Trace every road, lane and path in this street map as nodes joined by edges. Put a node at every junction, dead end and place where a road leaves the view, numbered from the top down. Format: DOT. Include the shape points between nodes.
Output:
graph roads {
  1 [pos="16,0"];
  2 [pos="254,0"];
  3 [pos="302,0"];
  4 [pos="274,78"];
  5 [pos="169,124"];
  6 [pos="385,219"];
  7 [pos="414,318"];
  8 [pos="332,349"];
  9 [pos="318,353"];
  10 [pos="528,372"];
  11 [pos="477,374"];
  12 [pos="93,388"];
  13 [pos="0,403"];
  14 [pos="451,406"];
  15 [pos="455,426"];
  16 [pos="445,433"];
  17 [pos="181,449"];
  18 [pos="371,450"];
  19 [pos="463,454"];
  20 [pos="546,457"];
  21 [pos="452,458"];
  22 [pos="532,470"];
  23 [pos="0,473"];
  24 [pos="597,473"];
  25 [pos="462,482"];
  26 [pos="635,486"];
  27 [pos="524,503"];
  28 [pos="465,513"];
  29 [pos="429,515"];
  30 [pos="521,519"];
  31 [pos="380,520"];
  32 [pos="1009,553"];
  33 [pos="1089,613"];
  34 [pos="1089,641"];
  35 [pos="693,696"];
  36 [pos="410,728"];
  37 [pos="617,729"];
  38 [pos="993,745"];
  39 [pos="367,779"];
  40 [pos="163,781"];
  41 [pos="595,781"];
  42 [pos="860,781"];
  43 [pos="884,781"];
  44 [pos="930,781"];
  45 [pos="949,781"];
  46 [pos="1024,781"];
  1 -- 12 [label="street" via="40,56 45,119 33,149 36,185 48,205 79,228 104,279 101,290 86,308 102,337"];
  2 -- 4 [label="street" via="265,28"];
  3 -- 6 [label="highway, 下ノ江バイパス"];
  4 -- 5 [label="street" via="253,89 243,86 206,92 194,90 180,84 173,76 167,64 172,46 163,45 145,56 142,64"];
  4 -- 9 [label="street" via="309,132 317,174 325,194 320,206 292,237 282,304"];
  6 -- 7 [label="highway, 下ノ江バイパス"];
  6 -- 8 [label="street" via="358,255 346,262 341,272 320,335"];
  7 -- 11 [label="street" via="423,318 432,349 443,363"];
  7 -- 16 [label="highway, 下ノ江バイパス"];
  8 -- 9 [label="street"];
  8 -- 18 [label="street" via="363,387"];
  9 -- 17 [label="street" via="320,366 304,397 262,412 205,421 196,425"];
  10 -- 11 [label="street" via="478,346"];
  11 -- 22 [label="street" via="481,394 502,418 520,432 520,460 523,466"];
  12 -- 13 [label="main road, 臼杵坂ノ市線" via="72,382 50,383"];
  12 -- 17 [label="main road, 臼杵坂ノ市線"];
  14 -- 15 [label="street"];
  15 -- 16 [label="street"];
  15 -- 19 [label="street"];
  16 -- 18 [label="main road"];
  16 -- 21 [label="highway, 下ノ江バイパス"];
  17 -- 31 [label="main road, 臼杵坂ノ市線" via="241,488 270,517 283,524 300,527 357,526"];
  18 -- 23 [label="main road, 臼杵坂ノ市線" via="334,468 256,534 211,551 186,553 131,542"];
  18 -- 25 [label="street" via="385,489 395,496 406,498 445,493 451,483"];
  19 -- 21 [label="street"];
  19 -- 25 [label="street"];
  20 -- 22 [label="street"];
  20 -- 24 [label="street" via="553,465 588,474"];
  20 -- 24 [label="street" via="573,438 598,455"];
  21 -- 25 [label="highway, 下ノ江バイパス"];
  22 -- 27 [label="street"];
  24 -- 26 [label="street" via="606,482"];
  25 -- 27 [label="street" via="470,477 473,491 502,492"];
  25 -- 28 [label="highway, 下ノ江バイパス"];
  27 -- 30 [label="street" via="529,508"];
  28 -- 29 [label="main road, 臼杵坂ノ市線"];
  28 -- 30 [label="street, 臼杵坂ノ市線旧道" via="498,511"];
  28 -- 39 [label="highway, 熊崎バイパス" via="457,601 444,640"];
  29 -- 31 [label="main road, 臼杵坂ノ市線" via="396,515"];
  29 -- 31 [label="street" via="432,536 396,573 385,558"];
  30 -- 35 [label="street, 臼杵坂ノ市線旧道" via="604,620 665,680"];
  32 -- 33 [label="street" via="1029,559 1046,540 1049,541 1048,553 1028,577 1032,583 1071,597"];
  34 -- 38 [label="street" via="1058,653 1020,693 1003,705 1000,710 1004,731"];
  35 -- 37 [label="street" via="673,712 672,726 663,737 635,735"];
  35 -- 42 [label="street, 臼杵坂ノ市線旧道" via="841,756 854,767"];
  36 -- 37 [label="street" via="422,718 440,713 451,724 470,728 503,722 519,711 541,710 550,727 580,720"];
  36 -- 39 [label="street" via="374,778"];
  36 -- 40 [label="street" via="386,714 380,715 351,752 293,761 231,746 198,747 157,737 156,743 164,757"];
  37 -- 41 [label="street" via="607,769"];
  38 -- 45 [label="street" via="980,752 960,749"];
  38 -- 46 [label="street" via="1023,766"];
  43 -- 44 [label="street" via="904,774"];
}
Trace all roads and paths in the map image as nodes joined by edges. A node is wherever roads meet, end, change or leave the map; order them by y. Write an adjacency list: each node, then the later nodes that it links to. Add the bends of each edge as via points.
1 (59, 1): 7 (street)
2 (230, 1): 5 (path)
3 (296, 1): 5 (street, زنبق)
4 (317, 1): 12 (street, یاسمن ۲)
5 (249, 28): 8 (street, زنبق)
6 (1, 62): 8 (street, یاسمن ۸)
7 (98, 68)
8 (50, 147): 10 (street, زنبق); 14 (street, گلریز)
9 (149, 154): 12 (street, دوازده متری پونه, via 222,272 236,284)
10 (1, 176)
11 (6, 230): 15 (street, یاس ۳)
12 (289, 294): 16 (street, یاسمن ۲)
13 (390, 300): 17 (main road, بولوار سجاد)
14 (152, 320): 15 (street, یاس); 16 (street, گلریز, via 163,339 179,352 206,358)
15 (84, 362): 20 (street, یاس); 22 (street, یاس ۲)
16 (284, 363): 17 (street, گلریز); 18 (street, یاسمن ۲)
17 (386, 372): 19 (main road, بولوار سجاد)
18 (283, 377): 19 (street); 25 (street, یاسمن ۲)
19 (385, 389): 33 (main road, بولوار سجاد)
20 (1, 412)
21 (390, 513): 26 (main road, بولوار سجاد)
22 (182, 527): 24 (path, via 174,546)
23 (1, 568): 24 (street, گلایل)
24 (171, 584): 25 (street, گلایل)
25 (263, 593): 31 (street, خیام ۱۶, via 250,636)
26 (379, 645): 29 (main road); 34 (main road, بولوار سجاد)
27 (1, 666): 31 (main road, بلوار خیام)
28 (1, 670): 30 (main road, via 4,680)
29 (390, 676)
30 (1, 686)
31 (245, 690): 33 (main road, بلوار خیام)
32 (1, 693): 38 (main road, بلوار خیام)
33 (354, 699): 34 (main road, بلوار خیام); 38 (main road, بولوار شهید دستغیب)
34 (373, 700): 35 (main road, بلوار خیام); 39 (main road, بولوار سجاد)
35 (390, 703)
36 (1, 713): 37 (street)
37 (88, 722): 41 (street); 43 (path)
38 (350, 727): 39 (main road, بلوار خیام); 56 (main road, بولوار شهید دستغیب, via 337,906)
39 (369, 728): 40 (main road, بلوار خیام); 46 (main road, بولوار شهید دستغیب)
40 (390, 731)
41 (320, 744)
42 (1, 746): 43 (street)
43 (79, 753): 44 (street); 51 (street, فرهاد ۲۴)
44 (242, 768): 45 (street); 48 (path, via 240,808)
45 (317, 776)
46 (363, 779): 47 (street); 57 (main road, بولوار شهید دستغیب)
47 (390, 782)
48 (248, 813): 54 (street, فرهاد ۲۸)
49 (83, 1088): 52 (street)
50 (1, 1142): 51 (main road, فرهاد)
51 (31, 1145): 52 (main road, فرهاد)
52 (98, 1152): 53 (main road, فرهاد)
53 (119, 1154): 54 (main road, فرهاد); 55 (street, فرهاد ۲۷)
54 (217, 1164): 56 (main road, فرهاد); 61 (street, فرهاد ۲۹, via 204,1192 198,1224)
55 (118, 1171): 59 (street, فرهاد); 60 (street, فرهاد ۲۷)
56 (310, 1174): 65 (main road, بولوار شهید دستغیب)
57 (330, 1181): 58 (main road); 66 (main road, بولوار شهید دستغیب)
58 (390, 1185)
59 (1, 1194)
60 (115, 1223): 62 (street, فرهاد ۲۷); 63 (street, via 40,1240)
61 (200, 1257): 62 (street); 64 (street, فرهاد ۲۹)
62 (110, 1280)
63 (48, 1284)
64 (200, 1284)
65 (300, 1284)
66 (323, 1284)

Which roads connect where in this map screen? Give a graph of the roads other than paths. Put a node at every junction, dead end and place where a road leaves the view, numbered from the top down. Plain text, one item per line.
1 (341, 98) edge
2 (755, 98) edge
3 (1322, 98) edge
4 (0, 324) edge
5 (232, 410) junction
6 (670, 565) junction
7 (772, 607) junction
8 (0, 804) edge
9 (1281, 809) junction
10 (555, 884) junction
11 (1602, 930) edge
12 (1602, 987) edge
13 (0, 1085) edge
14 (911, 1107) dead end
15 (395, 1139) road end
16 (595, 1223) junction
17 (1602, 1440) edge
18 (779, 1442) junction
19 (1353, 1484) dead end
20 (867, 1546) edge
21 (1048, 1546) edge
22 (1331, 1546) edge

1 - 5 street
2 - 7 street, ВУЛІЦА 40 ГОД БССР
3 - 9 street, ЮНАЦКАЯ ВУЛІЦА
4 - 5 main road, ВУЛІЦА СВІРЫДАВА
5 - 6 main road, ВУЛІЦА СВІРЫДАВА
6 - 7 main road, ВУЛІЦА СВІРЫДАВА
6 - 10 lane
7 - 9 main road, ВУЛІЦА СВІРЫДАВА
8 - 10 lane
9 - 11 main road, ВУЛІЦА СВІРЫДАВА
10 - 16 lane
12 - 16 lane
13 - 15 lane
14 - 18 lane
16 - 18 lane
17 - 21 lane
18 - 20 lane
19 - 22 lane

^^^^^^^^^^^^^^^^

Scan the material for lines with the word "بولوار". Reply with how many there are, number only.

Response to this exercise:
12